287. (anonymous)

 

Summer is icumin in–

Lhude sing, cuccu!

Groweth sed and bloweth med   [blows mead]

And springth the wude nu.  [the wood now]

Sing, cuccu!

 

Awe bleteth after lomb,  [Ewe bleats after lamb]

Lhouth after calve cu,      [Cow lows after calf ]

Bulluc sterteth, bucke verteth.  [buck farts]

Murie sing, cuccu!

Cuccu, cuccu,

Wel singes thu, cuccu!

Ne swik thu never nu!   [Do not let off ever now]

 

Sing, cuccu, nu! Sing, cuccu!

Sing, cuccu! Sing, cuccu, nu!

 

The mid-13th century lyric celebrates an end of winter, the return of life, and sings along with the cuckoo, and implores it to sing “now.” It is relievedly in the present moment.
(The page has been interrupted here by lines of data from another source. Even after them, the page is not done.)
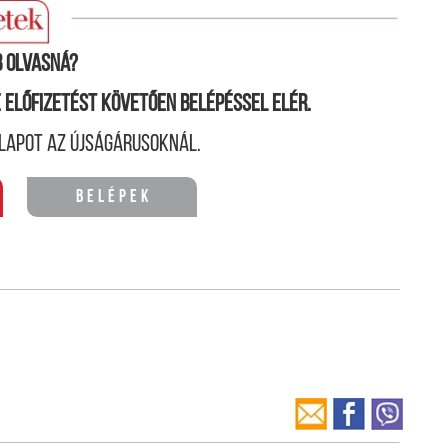
dni kíván ebben az ügyben.
 olvasná?
ne előfizetést követően belépéssel elér.
lapot az újságárusoknál.
Belépek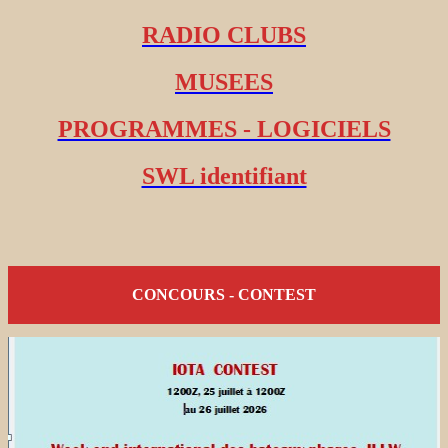
RADIO CLUBS
MUSEES
PROGRAMMES - LOGICIELS
SWL identifiant
CONCOURS - CONTEST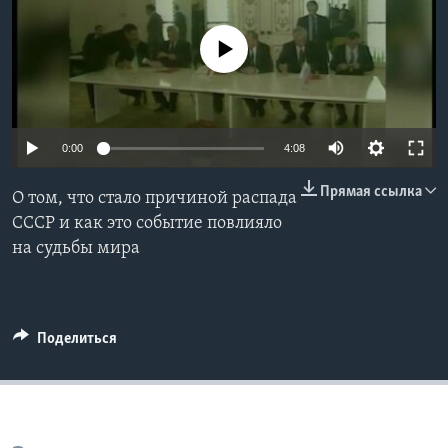
Learning English
No media source currently available
СОЦИАЛЬНЫЕ СЕТИ
0:00
4:08
Языки
Прямая ссылка
О том, что стало причиной распада
СССР и как это событие повлияло
на судьбы мира
Поделиться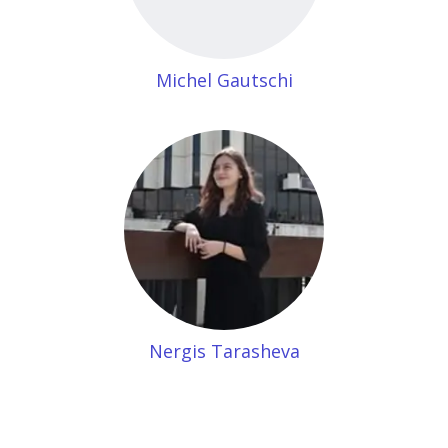
Michel Gautschi
Nergis Tarasheva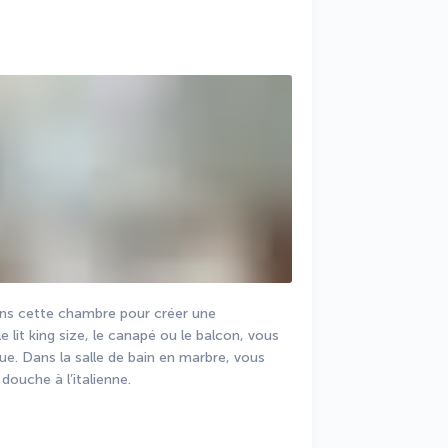
dans cette chambre pour créer une 
lit king size, le canapé ou le balcon, vous 
ue. Dans la salle de bain en marbre, vous 
ouche à l’italienne.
It is not a lyric of verbal ambiguity, or conflict, and analysis feels misdirected, but the oscillation from observation to invocation of the bird provides a balance of ideal, pantheistic fervor and grounded, georgic earthiness (most vivid in the farting); it is a promise being realized so as to release further promise, and the bird’s signing is emblematic of the whole, responsible somehow for it, as the singer of the lyric is also; the one sings, the other follows, and in following implores more song, more growth, forever, but also now.

But the lyric depends more for its seeming itself to warm to life as the world warms, for the momentum it gains from the first line, as if it were the first time that year it were being observed that summer is coming in, to the “and” in the fourth line, to charge of affect in “Murie,” and the praise that encourages in the following line, and the imploring it not to stop ever, which moves, and here the surprise is greatest, the desperation felt most keenly, to an imploring for it to sing now, which is redundant but also fervently hopeful for all that “nu” can hold, and for the consummation and climax of the moment of singing and springing alike; it is a coming into warmth of wording as the year moves from winter.

As a matter of rhymes, the parts of nature talk back and forth, both in what they are (seed and mead) and in what they do (sterteth and verteth), so nature harmonizes as it awakes; and cuccu and nu rhymes too of course, and must, if sung, collapse into one another, a gibberish of uncertain stress, a song meaningless but expressive of the fact that it is being expressed, the human voices animating in the thought of the cuckoo’s animation; the song becomes a sort of incidental attuning of human and nature where the human capacity to name becomes identical with the meaningless sound of the bird that is named.